━━━ Quellenauszug ━━━

Vgl. hierzu BVerfG, Urteil vom 6.12.1972 - 1 BvR 230/70 und 95/71 -, BVerfGE 34, 165, 182 ff., sowie Beschlüsse vom 22.6.1977 - 1 BvR 799/76 -, BVerfGE 45, 400, 415 f., und vom 26.2.1980 - 1 BvR 684/78 -, BVerfGE 53, 185, 196; BVerwG, Beschluss vom 17.7.1980 - 7 B 192.79 -, NJW 1981, 1056; ferner OVG NRW, Beschlüsse vom 6.8.1998 - 19 B 1445/98 -, m. Hinweisen auf die ständige Rechtsprechung des Senats, sowie vom 19.10.1999 - 19 B 1730/99 -.
Dem entsprechend ist in § 2 Abs. 2 SchOG NRW bestimmt, dass der Bildungsgang sowohl vom Willen der Erziehungsberechtigten als auch von den Anlagen, Neigungen und Fähigkeiten des Kindes abhängt.
Auch das Recht auf freie Wahl des Berufs und der Ausbildungsstätte gemäß Art. 12 Abs. 1 GG ist unbeschadet der Frage der Kapazitätserschöpfung nicht losgelöst von (gesetzlich bestimmten) subjektiven Zulassungsvoraussetzungen, die an Eignung und Befähigung anknüpfen, gewährleistet.

━━━

**Arbeitsauftrag**: Entnehmen Sie dem Quellenauszug die Passage von „Dem entsprechend ist“ bis „Befähigung anknüpfen, gewährleistet.“ im genauen Wortlaut.

━━━ Bereitgestellte Angaben ━━━

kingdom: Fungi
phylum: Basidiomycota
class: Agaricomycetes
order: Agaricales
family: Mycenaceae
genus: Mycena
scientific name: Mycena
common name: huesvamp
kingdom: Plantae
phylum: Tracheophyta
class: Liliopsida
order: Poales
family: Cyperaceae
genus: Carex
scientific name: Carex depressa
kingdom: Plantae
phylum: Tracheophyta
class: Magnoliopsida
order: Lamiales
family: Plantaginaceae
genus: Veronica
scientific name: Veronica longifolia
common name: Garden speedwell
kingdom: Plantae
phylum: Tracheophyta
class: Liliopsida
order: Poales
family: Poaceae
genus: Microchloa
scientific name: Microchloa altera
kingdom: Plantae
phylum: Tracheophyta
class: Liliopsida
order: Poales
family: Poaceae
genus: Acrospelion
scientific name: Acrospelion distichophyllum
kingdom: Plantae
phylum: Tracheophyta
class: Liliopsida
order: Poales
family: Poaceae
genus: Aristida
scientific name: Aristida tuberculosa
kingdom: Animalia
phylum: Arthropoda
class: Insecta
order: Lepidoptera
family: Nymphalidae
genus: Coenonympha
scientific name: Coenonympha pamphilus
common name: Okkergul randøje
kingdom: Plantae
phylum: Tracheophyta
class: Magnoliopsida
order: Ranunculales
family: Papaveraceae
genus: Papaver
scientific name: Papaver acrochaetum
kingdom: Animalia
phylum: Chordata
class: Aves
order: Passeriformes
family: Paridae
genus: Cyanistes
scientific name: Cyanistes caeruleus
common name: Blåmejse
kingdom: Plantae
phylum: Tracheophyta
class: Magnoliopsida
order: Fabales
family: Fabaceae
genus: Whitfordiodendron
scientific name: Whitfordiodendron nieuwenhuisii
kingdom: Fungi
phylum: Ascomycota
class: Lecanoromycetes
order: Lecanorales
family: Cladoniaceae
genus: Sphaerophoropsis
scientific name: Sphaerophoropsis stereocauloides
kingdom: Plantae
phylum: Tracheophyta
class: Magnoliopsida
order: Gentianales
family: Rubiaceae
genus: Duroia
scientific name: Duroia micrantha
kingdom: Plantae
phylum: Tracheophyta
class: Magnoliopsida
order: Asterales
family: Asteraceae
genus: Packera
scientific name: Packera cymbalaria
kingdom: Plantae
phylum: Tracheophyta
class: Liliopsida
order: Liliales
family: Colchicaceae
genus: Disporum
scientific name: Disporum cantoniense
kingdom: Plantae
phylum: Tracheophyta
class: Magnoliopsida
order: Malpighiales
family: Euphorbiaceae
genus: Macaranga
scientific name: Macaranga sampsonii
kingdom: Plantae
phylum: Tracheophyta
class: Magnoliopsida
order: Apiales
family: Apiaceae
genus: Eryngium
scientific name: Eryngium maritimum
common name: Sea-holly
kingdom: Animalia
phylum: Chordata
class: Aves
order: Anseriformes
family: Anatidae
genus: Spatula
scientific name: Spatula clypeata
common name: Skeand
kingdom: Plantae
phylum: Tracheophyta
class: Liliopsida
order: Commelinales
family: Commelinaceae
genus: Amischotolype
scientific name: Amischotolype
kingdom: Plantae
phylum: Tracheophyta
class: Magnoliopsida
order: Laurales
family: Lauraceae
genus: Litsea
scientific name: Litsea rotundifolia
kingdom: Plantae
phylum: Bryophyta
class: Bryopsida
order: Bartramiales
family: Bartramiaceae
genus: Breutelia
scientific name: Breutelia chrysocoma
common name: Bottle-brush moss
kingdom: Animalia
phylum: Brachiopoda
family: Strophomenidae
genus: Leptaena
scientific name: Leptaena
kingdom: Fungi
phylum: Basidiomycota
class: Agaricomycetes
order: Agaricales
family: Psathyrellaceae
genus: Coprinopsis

━━━

**Lösung**:
Dem entsprechend ist in § 2 Abs. 2 SchOG NRW bestimmt, dass der Bildungsgang sowohl vom Willen der Erziehungsberechtigten als auch von den Anlagen, Neigungen und Fähigkeiten des Kindes abhängt.
Auch das Recht auf freie Wahl des Berufs und der Ausbildungsstätte gemäß Art. 12 Abs. 1 GG ist unbeschadet der Frage der Kapazitätserschöpfung nicht losgelöst von (gesetzlich bestimmten) subjektiven Zulassungsvoraussetzungen, die an Eignung und Befähigung anknüpfen, gewährleistet.